**Extract**:
[ExI] Religion and the E-meter before Hubbard

Damien Broderick thespike at satx.rr.com
Sun Jul 24 21:51:21 UTC 2011


TIME, Monday, Oct. 12, 1936

Best known mechanical device to detect lying is the polygraph, perfected 
by Professor Leonarde Keeler of Northwestern University. A subject 
attached to the polygraph who tells an untruth supposedly registers 
changes in blood pressure, pulse and respiration which are indicated by 
a needle jiggling on a graph. Tested last week in Manhattan was another 
such instrument—the psychogalvanometer. The invention of tall, burly 
Father Walter G. Summers, S.J., Ph.D., head of Fordham University's 
department of psychology, the psychogalvanometer works not on the heart 
and lungs but on the minute electrical currents coursing through the body.

**Problems**:
a) Who invented the psychogalvanometer described in the lie-detector excerpt above?
b) Continue the lie-detector excerpt above from its last sentence.

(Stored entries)

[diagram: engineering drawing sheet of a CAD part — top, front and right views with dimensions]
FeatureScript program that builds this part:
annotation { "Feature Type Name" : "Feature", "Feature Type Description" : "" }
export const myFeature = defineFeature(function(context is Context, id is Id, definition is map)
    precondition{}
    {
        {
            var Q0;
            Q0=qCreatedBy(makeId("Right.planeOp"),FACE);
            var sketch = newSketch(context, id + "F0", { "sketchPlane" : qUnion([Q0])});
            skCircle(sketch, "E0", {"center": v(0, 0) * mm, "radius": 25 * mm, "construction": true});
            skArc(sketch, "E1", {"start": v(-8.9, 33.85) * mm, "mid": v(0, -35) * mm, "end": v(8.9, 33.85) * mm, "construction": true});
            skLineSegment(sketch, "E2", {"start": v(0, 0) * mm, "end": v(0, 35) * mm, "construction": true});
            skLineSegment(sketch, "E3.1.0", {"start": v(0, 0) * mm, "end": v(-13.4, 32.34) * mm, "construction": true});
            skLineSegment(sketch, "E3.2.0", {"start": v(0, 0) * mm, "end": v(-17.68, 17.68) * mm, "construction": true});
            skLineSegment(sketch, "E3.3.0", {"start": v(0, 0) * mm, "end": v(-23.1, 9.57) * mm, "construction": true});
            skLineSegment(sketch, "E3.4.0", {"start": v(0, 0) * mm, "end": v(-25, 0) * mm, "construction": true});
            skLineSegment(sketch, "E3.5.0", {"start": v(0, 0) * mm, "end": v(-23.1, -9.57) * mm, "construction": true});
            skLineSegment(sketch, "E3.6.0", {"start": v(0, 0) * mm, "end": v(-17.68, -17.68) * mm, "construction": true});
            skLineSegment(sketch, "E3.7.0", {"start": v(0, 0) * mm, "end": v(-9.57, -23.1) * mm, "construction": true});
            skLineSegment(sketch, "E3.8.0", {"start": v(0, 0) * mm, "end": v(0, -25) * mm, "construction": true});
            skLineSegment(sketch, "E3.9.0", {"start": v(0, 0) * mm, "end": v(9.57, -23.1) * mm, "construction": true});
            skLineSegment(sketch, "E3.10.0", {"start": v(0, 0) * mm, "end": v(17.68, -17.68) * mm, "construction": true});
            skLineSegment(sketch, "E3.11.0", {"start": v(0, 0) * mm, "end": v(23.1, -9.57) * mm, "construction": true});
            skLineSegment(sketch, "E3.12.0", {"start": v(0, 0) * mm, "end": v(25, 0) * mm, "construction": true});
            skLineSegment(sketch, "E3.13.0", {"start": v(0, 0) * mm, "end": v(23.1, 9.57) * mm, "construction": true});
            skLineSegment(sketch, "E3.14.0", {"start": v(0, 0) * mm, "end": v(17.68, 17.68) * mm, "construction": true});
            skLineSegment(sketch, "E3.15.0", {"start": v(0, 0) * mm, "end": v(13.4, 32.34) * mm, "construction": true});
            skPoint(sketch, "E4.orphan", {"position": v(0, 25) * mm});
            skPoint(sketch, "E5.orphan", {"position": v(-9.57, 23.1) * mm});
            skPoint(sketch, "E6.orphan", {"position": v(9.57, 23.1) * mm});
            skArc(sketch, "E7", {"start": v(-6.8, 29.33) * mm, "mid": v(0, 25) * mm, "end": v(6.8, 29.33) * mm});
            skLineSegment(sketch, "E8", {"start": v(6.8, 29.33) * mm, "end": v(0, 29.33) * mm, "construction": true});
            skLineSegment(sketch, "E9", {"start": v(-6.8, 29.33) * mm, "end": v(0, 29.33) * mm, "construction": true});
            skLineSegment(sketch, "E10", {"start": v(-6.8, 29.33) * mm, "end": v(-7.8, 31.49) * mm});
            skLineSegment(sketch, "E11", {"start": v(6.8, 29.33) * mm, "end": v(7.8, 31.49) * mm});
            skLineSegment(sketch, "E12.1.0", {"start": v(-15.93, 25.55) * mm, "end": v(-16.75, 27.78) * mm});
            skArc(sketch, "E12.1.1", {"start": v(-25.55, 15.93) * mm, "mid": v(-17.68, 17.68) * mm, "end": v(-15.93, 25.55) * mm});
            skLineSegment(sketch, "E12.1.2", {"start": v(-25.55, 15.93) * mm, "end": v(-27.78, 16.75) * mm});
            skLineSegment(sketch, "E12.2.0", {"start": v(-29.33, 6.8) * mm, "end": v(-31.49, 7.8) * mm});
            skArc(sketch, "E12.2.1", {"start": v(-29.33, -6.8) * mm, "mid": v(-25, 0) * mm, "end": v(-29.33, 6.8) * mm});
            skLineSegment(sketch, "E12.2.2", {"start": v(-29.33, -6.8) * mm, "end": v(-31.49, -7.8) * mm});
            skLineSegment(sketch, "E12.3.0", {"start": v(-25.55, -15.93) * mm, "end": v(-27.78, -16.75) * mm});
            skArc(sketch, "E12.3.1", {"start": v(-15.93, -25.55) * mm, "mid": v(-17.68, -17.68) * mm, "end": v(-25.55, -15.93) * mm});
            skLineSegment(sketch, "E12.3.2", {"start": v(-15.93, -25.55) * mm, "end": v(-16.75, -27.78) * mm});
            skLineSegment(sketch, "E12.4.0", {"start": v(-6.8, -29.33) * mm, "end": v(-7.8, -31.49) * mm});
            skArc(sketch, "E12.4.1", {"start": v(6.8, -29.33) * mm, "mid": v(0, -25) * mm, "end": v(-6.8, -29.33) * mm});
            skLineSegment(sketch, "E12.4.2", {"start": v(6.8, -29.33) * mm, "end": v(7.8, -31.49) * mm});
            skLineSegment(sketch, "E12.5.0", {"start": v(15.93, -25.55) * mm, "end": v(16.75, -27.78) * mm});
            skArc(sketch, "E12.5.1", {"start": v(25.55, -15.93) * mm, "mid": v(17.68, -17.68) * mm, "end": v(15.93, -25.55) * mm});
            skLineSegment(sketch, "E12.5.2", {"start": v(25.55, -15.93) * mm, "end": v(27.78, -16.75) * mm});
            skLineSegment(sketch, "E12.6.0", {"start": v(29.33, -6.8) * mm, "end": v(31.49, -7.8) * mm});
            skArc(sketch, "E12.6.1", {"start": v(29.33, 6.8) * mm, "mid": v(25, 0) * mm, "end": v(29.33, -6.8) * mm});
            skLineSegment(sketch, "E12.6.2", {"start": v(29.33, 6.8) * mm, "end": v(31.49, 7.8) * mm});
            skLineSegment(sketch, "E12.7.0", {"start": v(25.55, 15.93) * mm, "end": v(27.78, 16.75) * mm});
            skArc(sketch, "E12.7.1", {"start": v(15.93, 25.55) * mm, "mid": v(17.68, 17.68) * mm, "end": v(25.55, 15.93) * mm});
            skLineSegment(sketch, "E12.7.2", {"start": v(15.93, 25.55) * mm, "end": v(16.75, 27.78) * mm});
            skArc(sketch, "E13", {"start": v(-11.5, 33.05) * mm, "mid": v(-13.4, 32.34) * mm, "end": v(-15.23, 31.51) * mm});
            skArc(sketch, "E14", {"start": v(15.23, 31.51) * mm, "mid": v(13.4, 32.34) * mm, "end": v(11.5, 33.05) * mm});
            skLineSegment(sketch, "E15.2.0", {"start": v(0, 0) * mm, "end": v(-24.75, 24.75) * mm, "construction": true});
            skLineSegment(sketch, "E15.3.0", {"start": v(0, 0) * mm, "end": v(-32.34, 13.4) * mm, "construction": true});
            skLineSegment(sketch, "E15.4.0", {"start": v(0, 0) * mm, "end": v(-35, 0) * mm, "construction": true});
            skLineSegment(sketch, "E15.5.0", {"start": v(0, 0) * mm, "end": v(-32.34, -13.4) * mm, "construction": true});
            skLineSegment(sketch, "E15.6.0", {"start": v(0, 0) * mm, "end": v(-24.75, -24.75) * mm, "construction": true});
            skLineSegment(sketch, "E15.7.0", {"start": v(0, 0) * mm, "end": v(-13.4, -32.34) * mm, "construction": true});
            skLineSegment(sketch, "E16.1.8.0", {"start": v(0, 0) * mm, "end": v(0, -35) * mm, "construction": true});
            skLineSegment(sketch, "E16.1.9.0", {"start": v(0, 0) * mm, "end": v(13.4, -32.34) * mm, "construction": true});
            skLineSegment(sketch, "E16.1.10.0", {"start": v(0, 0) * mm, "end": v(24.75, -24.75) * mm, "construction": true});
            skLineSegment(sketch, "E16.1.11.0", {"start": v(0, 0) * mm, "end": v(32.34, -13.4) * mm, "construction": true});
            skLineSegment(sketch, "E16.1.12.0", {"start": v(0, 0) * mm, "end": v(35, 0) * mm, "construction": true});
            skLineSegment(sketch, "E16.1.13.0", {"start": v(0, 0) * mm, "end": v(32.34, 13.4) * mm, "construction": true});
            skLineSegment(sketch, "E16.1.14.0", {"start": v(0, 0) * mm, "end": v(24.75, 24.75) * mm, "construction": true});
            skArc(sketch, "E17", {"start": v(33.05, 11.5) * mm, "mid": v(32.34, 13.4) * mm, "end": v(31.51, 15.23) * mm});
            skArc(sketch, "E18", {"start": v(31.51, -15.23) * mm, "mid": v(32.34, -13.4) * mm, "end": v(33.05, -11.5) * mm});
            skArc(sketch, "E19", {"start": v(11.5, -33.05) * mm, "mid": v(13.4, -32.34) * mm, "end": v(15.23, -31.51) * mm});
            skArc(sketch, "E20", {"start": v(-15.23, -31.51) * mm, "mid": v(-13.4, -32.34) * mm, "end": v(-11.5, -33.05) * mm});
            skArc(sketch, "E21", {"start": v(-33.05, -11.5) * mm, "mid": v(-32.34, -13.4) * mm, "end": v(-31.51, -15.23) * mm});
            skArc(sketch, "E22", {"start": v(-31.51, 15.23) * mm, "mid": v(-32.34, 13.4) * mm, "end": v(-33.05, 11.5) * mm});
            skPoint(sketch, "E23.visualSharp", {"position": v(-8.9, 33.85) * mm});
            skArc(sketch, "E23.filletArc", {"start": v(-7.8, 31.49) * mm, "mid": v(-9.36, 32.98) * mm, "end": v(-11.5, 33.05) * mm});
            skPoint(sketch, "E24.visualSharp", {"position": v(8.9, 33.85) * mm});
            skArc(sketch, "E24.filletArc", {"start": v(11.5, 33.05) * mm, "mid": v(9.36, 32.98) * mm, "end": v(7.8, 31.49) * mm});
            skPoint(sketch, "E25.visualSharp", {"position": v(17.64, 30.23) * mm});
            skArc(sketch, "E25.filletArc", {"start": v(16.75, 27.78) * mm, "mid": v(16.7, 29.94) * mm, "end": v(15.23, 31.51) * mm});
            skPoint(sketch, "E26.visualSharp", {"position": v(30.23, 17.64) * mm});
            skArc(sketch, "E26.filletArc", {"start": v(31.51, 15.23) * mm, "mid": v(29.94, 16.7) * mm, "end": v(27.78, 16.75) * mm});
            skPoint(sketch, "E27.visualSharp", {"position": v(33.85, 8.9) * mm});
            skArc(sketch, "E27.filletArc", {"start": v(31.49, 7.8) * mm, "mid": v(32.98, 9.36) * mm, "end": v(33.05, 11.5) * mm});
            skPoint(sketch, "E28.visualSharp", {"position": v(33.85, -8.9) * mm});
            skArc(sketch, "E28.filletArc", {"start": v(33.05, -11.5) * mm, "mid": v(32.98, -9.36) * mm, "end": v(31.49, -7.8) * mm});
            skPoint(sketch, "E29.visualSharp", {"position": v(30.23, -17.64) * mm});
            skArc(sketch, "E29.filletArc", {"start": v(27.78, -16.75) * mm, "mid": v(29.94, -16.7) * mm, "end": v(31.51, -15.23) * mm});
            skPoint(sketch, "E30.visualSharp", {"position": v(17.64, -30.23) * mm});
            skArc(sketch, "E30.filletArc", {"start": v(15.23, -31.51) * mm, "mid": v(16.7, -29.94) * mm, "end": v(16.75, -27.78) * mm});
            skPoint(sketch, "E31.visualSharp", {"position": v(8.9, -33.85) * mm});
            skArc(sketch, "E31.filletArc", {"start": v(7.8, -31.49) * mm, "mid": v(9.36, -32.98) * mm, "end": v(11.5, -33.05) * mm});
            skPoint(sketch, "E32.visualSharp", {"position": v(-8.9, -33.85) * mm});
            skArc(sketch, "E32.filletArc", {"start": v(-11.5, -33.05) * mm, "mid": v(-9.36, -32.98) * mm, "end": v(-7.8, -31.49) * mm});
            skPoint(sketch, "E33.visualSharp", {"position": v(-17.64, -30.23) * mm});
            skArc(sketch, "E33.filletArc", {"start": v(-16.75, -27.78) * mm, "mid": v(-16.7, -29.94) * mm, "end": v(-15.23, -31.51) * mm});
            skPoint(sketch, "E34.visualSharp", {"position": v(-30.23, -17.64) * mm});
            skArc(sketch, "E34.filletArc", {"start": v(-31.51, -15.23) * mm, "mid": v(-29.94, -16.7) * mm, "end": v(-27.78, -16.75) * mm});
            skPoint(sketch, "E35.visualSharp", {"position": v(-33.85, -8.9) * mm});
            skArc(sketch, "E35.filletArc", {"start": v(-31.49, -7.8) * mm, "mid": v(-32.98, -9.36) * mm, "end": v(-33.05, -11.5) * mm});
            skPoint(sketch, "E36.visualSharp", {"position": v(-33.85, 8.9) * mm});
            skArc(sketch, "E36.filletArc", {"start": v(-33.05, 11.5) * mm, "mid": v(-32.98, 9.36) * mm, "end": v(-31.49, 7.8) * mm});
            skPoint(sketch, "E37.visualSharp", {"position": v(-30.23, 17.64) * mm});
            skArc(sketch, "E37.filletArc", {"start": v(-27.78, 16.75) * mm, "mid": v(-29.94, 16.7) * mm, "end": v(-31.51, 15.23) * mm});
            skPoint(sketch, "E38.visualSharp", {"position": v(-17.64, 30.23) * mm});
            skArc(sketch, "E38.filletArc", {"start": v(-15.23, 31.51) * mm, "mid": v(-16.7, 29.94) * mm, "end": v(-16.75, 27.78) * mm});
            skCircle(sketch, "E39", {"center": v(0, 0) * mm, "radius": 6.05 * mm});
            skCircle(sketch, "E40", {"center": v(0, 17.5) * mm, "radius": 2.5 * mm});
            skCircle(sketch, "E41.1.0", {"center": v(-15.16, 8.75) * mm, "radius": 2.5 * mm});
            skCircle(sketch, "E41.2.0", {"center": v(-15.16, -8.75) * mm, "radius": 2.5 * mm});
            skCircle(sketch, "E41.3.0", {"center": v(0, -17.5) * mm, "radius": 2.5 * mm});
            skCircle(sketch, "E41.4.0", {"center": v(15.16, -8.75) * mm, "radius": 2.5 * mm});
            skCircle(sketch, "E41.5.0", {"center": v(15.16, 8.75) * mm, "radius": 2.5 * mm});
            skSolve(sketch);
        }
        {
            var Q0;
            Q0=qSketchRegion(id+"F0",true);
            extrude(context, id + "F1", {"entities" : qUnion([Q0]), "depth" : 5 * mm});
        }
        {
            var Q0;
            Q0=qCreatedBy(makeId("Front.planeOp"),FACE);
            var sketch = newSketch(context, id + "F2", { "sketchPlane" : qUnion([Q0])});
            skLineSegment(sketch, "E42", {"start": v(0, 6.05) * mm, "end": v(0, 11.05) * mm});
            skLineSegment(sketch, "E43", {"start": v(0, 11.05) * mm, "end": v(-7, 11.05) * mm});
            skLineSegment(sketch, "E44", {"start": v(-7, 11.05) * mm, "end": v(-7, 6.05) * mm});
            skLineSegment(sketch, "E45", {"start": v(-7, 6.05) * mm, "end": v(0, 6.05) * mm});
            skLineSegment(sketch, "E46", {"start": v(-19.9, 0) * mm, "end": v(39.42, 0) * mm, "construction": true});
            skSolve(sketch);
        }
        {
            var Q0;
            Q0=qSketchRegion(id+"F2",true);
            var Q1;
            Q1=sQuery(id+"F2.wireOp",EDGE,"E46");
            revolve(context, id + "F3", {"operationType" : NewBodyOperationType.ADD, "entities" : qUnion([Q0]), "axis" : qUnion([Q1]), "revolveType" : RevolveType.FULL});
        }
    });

**Answers to the problems**:
a) Father Walter G. Summers, S.J., Ph.D., head of Fordham University's department of psychology.

b)
In Father Summers' Woolworth Building laboratory a newshawk grasped an 
electrode in each hand as if he were experimenting with a toy shock 
machine. The electrodes were attached to an apparatus resembling a radio 
set, inside which were two balanced electrical circuits, with a two 
stage amplifier on the input side hooked up to a recording milliammeter. 
Any electrical agitation the newshawk betrayed under emotional stress 
would jiggle the milliammeter, make a needle correspondingly scratch a 
chart.

Producing five cards, Father Summers asked the newshawk to choose one in 
his mind, then deny, card by card, that he had selected any of them when 
they were reshown him. Watching the needle, Father Summers flipped the 
five cards, heard the newshawk's answers, then declared: "Your card was 
the three of diamonds." The newshawk was compelled to admit it was.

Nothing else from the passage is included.